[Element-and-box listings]

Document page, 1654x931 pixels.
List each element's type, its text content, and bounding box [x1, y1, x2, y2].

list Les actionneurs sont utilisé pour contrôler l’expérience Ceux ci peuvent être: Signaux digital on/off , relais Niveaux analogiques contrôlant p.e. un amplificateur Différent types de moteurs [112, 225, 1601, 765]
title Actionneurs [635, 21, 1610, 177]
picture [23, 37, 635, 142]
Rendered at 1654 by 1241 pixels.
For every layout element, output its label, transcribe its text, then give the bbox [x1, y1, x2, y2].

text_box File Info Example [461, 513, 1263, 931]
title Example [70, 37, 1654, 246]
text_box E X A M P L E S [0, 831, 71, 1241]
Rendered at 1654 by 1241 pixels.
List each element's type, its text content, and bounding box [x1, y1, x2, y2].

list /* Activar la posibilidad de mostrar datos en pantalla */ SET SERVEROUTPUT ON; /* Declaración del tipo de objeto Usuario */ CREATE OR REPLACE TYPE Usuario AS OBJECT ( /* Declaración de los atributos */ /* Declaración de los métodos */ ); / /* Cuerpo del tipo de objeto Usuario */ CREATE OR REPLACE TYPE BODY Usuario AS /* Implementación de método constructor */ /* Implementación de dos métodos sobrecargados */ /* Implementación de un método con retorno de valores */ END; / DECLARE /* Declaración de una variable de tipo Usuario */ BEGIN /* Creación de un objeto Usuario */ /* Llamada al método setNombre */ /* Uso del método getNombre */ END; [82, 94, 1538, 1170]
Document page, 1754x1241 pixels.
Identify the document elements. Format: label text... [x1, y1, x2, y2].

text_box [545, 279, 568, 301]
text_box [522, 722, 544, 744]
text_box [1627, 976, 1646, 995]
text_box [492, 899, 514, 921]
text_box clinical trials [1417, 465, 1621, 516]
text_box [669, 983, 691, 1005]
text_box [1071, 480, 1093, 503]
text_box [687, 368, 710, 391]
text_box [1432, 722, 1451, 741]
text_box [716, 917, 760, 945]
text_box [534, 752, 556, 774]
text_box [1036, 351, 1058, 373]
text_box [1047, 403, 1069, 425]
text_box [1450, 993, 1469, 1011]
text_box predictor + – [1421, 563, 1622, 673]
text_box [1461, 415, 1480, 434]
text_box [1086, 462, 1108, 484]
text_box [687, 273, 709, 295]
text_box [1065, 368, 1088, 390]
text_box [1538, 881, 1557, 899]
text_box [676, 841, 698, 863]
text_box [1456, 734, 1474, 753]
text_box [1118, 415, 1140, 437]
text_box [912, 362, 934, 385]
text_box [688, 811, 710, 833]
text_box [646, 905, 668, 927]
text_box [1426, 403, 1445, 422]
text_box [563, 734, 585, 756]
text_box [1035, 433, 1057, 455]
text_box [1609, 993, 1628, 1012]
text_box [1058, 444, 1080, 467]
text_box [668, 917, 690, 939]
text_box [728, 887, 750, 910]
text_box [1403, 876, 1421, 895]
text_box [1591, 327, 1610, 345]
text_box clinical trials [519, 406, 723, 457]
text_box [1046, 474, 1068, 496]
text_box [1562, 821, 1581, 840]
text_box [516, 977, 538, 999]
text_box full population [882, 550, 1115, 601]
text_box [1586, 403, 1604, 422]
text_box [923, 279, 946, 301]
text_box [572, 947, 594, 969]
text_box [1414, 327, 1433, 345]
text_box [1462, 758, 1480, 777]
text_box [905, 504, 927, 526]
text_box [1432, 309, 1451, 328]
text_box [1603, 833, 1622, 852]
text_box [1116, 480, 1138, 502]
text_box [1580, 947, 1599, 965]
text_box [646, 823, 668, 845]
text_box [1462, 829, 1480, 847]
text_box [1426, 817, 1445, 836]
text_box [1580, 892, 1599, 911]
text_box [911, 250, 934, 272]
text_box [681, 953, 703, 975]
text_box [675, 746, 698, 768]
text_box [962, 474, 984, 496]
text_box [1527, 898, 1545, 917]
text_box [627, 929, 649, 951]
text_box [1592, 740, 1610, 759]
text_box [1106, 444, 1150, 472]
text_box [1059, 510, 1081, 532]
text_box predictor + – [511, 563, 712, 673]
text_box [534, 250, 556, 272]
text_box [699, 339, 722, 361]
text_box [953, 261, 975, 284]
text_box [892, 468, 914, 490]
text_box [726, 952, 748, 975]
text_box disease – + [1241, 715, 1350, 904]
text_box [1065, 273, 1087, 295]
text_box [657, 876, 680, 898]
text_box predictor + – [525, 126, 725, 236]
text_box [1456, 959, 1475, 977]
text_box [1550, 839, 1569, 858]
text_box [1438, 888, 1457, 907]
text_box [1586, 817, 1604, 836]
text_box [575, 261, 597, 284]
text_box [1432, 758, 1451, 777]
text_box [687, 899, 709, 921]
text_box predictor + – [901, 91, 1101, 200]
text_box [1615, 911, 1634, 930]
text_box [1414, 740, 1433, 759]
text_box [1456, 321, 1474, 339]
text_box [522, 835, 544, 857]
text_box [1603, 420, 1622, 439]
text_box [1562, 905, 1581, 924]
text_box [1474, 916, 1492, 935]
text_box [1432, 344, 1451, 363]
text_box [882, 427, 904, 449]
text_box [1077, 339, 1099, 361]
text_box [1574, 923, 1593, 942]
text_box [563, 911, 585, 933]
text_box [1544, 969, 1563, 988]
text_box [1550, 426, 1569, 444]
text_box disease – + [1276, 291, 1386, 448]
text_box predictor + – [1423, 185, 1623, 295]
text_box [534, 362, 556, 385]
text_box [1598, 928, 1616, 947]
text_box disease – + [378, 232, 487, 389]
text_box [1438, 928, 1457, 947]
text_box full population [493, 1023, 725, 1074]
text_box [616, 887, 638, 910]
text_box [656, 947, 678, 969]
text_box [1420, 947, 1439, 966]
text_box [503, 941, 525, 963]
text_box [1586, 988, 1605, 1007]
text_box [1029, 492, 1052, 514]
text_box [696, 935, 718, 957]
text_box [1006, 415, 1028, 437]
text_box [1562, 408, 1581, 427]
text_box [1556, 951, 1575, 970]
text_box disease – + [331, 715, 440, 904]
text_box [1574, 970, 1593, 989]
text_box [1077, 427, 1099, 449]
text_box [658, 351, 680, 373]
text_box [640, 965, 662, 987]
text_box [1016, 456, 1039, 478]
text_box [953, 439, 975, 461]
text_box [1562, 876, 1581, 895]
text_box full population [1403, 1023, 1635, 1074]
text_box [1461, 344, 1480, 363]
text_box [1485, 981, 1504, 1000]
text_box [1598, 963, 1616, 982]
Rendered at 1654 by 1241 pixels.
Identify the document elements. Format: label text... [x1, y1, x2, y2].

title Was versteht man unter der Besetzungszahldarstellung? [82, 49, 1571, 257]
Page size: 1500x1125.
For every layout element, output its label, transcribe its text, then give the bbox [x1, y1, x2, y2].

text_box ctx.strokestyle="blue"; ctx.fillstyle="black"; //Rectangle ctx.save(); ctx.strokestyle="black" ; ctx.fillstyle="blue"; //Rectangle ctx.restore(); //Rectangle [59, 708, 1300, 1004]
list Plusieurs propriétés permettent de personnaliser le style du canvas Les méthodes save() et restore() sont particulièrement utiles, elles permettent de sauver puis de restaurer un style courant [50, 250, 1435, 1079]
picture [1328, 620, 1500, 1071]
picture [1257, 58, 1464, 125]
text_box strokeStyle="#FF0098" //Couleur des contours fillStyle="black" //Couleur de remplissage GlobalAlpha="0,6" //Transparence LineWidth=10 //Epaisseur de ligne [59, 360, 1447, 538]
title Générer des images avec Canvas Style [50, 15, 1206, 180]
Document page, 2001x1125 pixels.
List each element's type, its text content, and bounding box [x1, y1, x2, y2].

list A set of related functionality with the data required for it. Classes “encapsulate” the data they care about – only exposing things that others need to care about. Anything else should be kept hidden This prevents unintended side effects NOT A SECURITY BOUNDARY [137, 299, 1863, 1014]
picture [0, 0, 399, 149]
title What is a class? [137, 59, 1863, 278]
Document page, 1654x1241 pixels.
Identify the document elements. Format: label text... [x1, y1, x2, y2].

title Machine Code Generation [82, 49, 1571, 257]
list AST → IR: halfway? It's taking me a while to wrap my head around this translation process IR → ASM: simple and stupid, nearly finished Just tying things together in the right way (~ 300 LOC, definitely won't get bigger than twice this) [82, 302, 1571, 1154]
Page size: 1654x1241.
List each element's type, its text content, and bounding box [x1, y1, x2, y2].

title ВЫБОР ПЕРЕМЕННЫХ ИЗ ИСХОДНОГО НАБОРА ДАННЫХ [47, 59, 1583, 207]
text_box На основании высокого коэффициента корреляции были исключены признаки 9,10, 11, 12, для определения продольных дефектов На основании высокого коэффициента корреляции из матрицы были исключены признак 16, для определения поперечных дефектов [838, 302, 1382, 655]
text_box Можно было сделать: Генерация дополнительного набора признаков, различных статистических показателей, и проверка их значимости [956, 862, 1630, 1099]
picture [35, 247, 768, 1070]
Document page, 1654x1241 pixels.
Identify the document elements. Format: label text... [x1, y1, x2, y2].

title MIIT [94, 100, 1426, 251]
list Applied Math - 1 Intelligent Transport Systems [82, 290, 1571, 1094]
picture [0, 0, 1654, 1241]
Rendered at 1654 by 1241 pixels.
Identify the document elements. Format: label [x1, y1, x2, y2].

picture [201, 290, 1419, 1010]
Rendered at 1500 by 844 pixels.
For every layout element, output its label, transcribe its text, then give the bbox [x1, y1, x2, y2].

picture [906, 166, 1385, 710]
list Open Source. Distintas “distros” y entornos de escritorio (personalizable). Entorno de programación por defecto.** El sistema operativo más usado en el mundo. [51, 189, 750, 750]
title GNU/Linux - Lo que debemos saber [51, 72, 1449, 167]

Directions: In the data, rewrite the lines from the line with "Page size: 1654x1241." to the line with "title ВЫБОР ПЕРЕМЕННЫХ", changing "bounding box" to "bbox" and keeping everything else the same.

Solution to this problem:
Page size: 1654x1241.
List each element's type, its text content, and bbox [x1, y1, x2, y2].

title ВЫБОР ПЕРЕМЕННЫХ ИЗ ИСХОДНОГО НАБОРА ДАННЫХ [47, 59, 1583, 207]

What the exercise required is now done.